The WP fronts the Supreme Court’s 5-3 ruling that police could not legally search a couple’s house “unless both partners present agree to let them in.” The LAT and NYT also front the story. The case came about when police responded to a call about a couple’s quarrel. The woman invited the officers in and told them where to find her husband’s cocaine, over his objections. Linda Greenhouse, the NYT’s oracle of SCOTUS, delves deep into the footnotes of the opinions, divining a “pointed, personal and acerbic tone” that reveals “the strains behind the surface placidity and collegiality of the young Roberts court.” For instance, Chief Justice John Roberts, who wrote the dissent, calls Justice David Souter’s majority opinion “a bit overwrought.” Fighting words, indeed.

The WP has a dispatch from Kabul about an Afghan man who has been arrested for having converted to Christianity, an offense that is punishable by death according to Islamic law. The man is becoming a cause célèbre for American evangelical groups, but the story suggests he may be a little nutty, and that the case is unlikely to move forward for political reasons.

USAT, which has a good front page today, reports that President Bush is closing in on a venerable record. On this, his 1,889th day in office, he becomes the first president since Thomas Jefferson go so long without issuing a veto. He passes James Monroe, who nixed a bill on Day 1,888 of his presidency, back in 1822. Good Feelings  aside, Monroe opposed placing a toll on the first federal highway.

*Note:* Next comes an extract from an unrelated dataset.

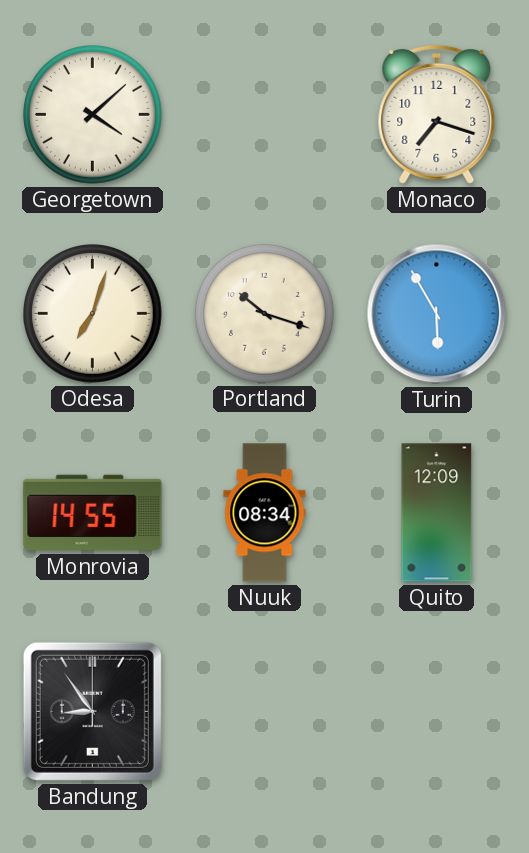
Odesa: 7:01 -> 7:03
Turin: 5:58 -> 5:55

Inside, the WSJ has an interesting piece on the blessing—and curse—that the discovery of oil could prove for the African island statelet of São Tomé and Príncipe. São Tomé’s rulers say any windfall will go to the public good; the recent experiences of countries like Chad suggest otherwise.

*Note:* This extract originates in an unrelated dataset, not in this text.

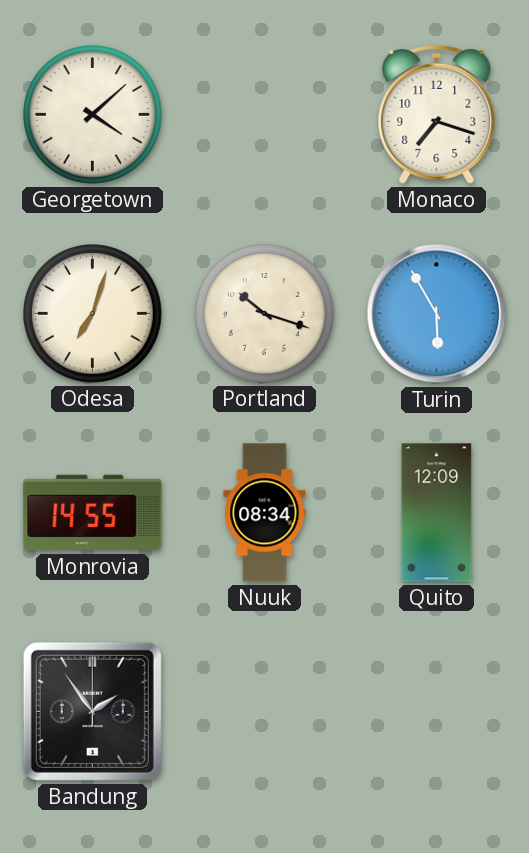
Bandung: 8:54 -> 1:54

Fit for a Duke … He paid for it in court. But now, for a low, low price, you too can own the very antiques for which former Rep. Randy “Duke” Cunningham, R-Calif., sold his soul, reports the WP. Now that Cunningham is headed to jail, many of his ill-gotten goods are up for auction, including that notorious Louis Philippe commode, and many fine rugs. No word on the fate of his Rolls Royce, or his yacht, The Duke-Stir. “His personal style veered toward large, dark, wood Frenchy pieces, with lots of marble and mirror and stained glass, and a certain amount of decorative flourish,” the Post assesses. “Was the man was just begging to be caught?”